§ 課題一覧:
1: 『スラムドッグス』の映画評によると、飼い主に捨てられそうになってもレジーがボールを持って戻ってくるのはなぜか。一、二文で説明せよ。
2: 『スラムドッグス』の映画評のうち、「しかし、車で3時間掛けて向か」で始まり「が垣間見えてとても良かった。」で終わる部分を、「レジー」を「主人公の犬」に改めて書き直すこと。
3: 『スラムドッグス』の映画評の続きを、最後の文の後から書き継げ。

§ 引用文:
_ _ _
映画『スラムドッグス』評価・ネタバレ感想! 下品さと犬の青春マリアージュ

 

 

 

”『TED』のユニバーサルが送る”

 

このフレーズだけでどういう作品なのか伝わってしまうくらい、はっきりとした輪郭を得ている映画『TED』もすごいが、このフレーズで宣伝される『スラムドッグス』はさらにすごい。下品な下ネタのオンパレードなのに、純粋無垢な少年が仲間との冒険によって自分の本当の価値を見出す青春ロードムービーとしてすごく上手くできている。個人的には下ネタのキツいコメディはあまり得意ではなく、正直『TED』のノリもかなり限界だった。しかし『スラムドッグス』に関してはそれらがノイズどころか理想的なスパイスとなっていると言えるほどに、ドラマの完成度が高い。青春ロードムービーのセオリーを着実に抑えつつ、個性豊かな犬の下品なやり取りで見事に独自性を手にしている。くだらなすぎてバカみたいなやり取りも、犬のお遊びならこんなに許せるのかと勉強になった。

 

クソ飼い主に捨てられたと気づいた犬のレジーは、道中で出会った仲間達と共に、飼い主の局部を噛みちぎる復讐の旅を始める。

ストーリーを言うのなら本当にこれだけ。この映画が持つグロテスクさと下劣さがこのストーリーに端的に表されている。しかし、この「クソ飼い主に捨てられた」の演出が素晴らしい。こんな下品な映画に似合わないほどに素晴らしすぎるのだ。レジーを捨てるために飼い主はわざわざ車で遠出し、ボールを遠くへ投げる。そのまま速攻で車に乗り込み帰宅。これでようやく別れられると思いきや、少し時間が経てばすぐにボールを咥えたレジーが戻ってきてしまう。飼い主からしたら迷惑極まりない話なのだが、自分が飼い主に好かれていると勘違いしている(この映画ではレジー達犬は人間の言葉までは理解していないらしい)レジーは、新しいゲームだと思い込んで健気にボールを持ってくる。可愛らしいワンちゃんが薄汚れたまま自宅に戻ってくるシーンが繰り返される冒頭は、それだけで涙を誘う。犬ってこんなにかわいいんだ…と気付かされ、こんな可愛い存在を平気で捨てようとしている飼い主に対して、こちらも自然とヘイトが溜まっていく。

 

しかし、車で3時間掛けて向かった街でのゲームにて、とうとうレジーは力尽きてしまう。そこで出会った犬達に自分は嫌われており捨てられたのだと気付かされ、大好きな飼い主に認めてもらうため、自分の過ちを正すために改めて帰宅を決意する。ここまでされてなお、飼い主を想うレジー。だが冒険の中で彼は遂に「自分は悪くない」ことに思い至り、彼が大好きな自分の局部を噛みちぎることを決める。「アソコを噛みちぎってやるぜ!」で充分面白いのに、それに至るまでの心の動きをしっかりと描く真面目さ。元々のネタが悪ふざけなのだから、それ以外はせめてマトモであろうとする作り手の気概が垣間見えてとても良かった。
_ _ _
§ 記録情報:

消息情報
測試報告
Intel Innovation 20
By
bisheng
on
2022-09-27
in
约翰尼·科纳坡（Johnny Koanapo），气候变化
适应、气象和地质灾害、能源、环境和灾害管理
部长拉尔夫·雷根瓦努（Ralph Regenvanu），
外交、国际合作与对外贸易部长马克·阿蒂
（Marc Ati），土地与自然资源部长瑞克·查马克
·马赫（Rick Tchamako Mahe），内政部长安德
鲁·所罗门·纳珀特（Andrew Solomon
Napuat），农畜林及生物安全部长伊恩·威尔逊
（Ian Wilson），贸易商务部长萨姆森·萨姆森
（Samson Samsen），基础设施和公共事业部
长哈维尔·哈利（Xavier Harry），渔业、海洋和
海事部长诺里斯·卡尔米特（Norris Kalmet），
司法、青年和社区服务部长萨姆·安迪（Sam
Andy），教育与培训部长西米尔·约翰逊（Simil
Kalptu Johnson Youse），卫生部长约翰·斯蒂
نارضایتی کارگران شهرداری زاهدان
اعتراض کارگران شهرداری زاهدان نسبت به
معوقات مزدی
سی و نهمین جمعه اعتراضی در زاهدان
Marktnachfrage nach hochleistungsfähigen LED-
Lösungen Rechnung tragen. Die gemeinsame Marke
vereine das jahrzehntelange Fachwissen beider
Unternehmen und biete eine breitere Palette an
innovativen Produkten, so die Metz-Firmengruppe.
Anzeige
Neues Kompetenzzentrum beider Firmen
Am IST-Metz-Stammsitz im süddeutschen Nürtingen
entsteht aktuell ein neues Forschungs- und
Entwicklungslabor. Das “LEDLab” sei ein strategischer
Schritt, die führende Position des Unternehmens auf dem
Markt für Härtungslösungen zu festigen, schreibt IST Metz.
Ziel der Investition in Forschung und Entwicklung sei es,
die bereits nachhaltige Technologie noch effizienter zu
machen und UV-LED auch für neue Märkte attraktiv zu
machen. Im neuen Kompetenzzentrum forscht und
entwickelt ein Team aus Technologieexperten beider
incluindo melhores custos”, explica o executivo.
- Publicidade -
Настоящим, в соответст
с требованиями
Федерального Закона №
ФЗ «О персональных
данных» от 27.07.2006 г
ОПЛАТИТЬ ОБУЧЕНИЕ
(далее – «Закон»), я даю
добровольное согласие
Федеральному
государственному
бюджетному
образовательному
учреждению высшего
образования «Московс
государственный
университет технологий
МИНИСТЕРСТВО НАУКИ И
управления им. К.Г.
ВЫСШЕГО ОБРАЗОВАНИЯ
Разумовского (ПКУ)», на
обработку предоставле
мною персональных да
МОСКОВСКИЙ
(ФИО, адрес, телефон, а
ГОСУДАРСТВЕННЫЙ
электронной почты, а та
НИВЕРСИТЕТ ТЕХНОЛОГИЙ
_ _ _
§ 項目別の解答:
1: レジーは自分が飼い主に好かれていると勘違いしており、人間の言葉も理解していないため、飼い主がボールを投げて去るのを新しいゲームだと思い込んでいるから。そのため健気にボールを咥えて戻ってくる。

2:
しかし、車で3時間掛けて向かった街でのゲームにて、とうとう主人公の犬は力尽きてしまう。そこで出会った犬達に自分は嫌われており捨てられたのだと気付かされ、大好きな飼い主に認めてもらうため、自分の過ちを正すために改めて帰宅を決意する。ここまでされてなお、飼い主を想う主人公の犬。だが冒険の中で彼は遂に「自分は悪くない」ことに思い至り、彼が大好きな自分の局部を噛みちぎることを決める。「アソコを噛みちぎってやるぜ!」で充分面白いのに、それに至るまでの心の動きをしっかりと描く真面目さ。元々のネタが悪ふざけなのだから、それ以外はせめてマトモであろうとする作り手の気概が垣間見えてとても良かった。

3:
コメディ映画、まして下ネタの多い作品は、とにかく下劣であることに全フリしている映画も多い。物語よりもノリが優先され、徹夜で思いついたくだらないネタが闇鍋の如く次々と投入される…。もちろんその結果観た人が面白いと思えれば素晴らしいことなのだが、個人的には下劣さの強い映画には抵抗を持ってしまう。私が観たいのは下劣なギャグではなく、下劣さの伴ったストーリーなのだ。もちろんギャグのオンパレードのような作品の存在ごと否定するつもりはないけれど、映画にするのならやはり物語が重要であってほしいなあとは思う。その点『スラムドッグス』はワンちゃん達のアホみたいな復讐劇というワンアイデアに胡座をかかず、ロードムービー(車で3時間だけど)としての感動やお約束がたっぷりと詰まっている。それこそモロにオマージュがあったが、『スタンド・バイ・ミー』的な青春冒険譚、一夏の成長にも似た輝かしい瞬間がたくさん詰め込まれていた。

 

捨てられたから飼い主の局部を噛みちぎりに行く。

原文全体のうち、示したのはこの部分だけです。